A strong, light, stable reinforcement will be in this way applied in the internal face of the marble shell.
It will be noticed that, in the simple case of a cylindrical form, the original honeycomb planar slab, will need to be outstripped of only one of its external linings; the honeycomb material could be, in this case, as in fact sometimes is, ordered as such from its producer.
With other reinforcing materials, like for example polyurethane slabs, cuts and grooves of suitable depth will make them easy to be deformed and therefore adapted to the surface of non planar structures; and they will be restored in their strength by the same above described procedure.
Notice: this best mode for carrying out the invention is given as an example of a successful application and is not intended to limiting the scope or the substance of the invention, not from the viewpoint of the geometry, because the invention can be applied to any spatial form; nor to the materials to be reinforced or otherwise be given the desired physical properties, because any material can be reinforced, if the right reinforcing material is used; nor in terms of procedure, because different procedures can be chosen to the same end.

Claims

1-10. (canceled)

11. A method for producing and applying a reinforcing structure to thin stone slabs to be used as coverings or linings mainly in the building and furniture industries, said reinforcing structure being made to adapt to any non planar-form of the internal surface of the stone slab to be reinforced,

said method being characterized by the use, as reinforcing structure, of a cellular slab of the type generally named honeycomb, made with strong but not brittle materials, like aluminum and aluminum alloys, reinforced plastics or other, and consisting of an internal cellular structure and two sheets for covering its faces;

and in that it comprises the steps of separating, where necessary, the internal cellular structure of the said honeycomb from one or both of its covering sheets;

restoring the bond between the said internal cellular structure and one or both of the covering sheets, once those materials are made to adapt to the form of the internal face of the stone slab to be reinforced.

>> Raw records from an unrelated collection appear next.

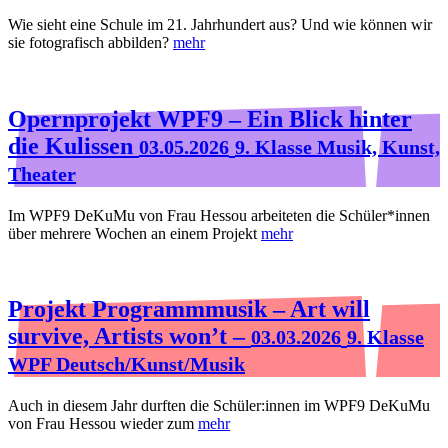
Wie sieht eine Schule im 21. Jahrhundert aus? Und wie können wir
sie fotografisch abbilden?
mehr
Opernprojekt WPF9 – Ein Blick hinter
die Kulissen
03.05.2026
9. Klasse Musik, Kunst,
Theater
Im WPF9 DeKuMu von Frau Hessou arbeiteten die Schüler*innen
über mehrere Wochen an einem Projekt
mehr
Projekt Programmmusik – Art will
survive, Artists won’t –
03.03.2026
9. Klasse
WPF Deutsch/Kunst/Musik
Auch in diesem Jahr durften die Schüler:innen im WPF9 DeKuMu
von Frau Hessou wieder zum
mehr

12. The method according to claim 11 characterized by the use, in restoring the said bond, of a binding material, for example a structural resin, to be applied, directly or indirectly between the stone slab and the honeycomb.

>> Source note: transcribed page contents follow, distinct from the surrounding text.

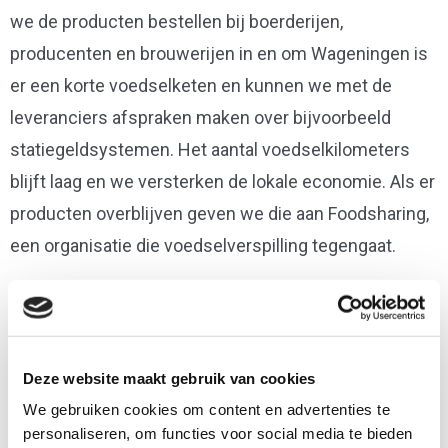
we de producten bestellen bij boerderijen,
producenten en brouwerijen in en om Wageningen is
er een korte voedselketen en kunnen we met de
leveranciers afspraken maken over bijvoorbeeld
statiegeldsystemen. Het aantal voedselkilometers
blijft laag en we versterken de lokale economie. Als er
producten overblijven geven we die aan Foodsharing,
een organisatie die voedselverspilling tegengaat.
Deze website maakt gebruik van cookies
We gebruiken cookies om content en advertenties te
personaliseren, om functies voor social media te bieden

13. The method according to claim 12 characterized by the use of a laminar product or a tissue, preferably a planar woven glass fiber mat, covered or impregnated by a binding material, preferably a structural resin, applied on one or both faces of the honeycomb slab.

14. The method according to claim 13 characterized by the application of a given, uniform, external pressure, achieved preferably by pneumatic or hydraulic means, to the stone slab+honeycomb contraption, in order to hold firm in position its composing parts.

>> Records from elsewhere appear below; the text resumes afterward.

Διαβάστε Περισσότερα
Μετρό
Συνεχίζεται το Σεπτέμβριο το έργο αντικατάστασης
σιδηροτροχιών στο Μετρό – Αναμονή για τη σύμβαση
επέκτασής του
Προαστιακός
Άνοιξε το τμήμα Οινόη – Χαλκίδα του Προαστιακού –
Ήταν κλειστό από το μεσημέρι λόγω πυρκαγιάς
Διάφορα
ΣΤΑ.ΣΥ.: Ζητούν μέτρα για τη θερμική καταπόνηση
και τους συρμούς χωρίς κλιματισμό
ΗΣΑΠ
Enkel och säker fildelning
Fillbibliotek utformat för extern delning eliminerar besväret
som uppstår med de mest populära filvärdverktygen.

15. The method according to claim 14 characterized by controlling time and temperature in the hardening process of the binding material or the structural resin, preferably by means of an oven, in order to optimize and guarantee the physical properties of the product.

16. A method for producing and applying a reinforcing structure to thin stone slabs to be used as coverings or linings mainly in the building and furniture industries, said reinforcing structure being made to adapt to any non planar-form of the internal surface of the stone slab to be reinforced, said method being characterized by the use, as reinforcing structure, of a polyurethane slab or, in general a planar slab of solid material possessing thermal, acoustical or other desired physical properties, and in that it comprises the steps of applying on the said slab cuttings and grooves, on one or both faces, vertical or not, large and deep as necessary; said cuttings and grooves being such as to make it possible for the slab to adapt to the internal face of the stone slab to be reinforced, restoring, by means of a glue or a structural resin, the internal bond of the material severed by the cuts and grooves, once the same material is made to adapt to the internal face of the stone slab to be reinforced.

17. The method according to claim 16 characterized by the possible use of a laminar product or a tissue, preferably a planar woven glass fiber mat, covered or impregnated by a binding material, or a structural resin, applied on one or both faces of the destructured slab made to adapt to the internal face of the stone slab to be reinforced.

18. The method according to claim 17 characterized by the application of a given uniform external pressure, achieved preferably by pneumatic or hydraulic means, to the stone slab+reinforcing slab contraption, in order to hold firm in position its composing parts.

19. The method according to claim 18 characterized by controlling time and temperature in the hardening process of the resin, preferably by means of an oven, in order to optimize and guarantee the properties of the product.